> **Your assignment**
Please work out how many lines in the data below hold the word "دراسته", and state only the number.

(Transcribed page contents)

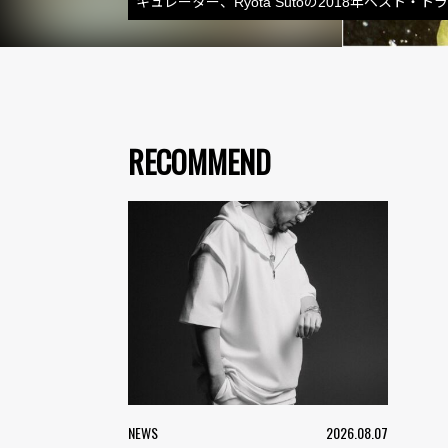
キュレーター、Ryota Sutoの2018年ベスト・ト
RECOMMEND
NEWS
2026.08.07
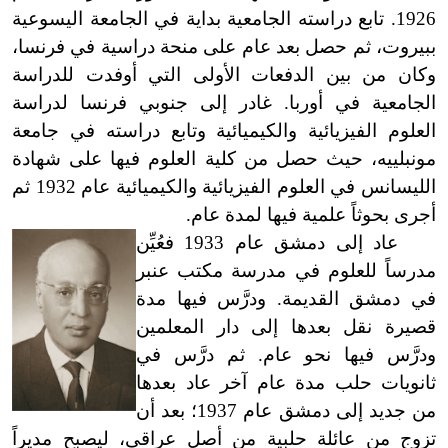
1926. تابع دراسته الجامعية بداية في الجامعة اليسوعية
ببيروت، ثم حصل بعد عام على منحة دراسية في فرنسا،
وكان من بين الدفعات الأولى التي أوفدت للدراسة
الجامعية في أوربا. غادر إلى جنوبي فرنسا لدراسة
العلوم الفيزيائية والكيميائية وتابع دراسته في جامعة
مونبلييه، حيث حصل من كلية العلوم فيها على شهادة
الليسانس في العلوم الفيزيائية والكيميائية عام 1932 ثم
أجرى بحوثاً علمية فيها لمدة عام.
عاد إلى دمشق عام 1933 فعُيِّن
مدرساً للعلوم في مدرسة مكتب عنبر
في دمشق القديمة. ودرَّس فيها مدة
قصيرة نقل بعدها إلى دار المعلمين
ودرَّس فيها نحو عام. ثم درَّس في
ثانويات حلب مدة عام آخر عاد بعدها
من جديد إلى دمشق عام 1937؛ بعد أن
تزوج من عائلة حلبية من أصل عراقي، ليصبح مديراً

> **Expected answer**
2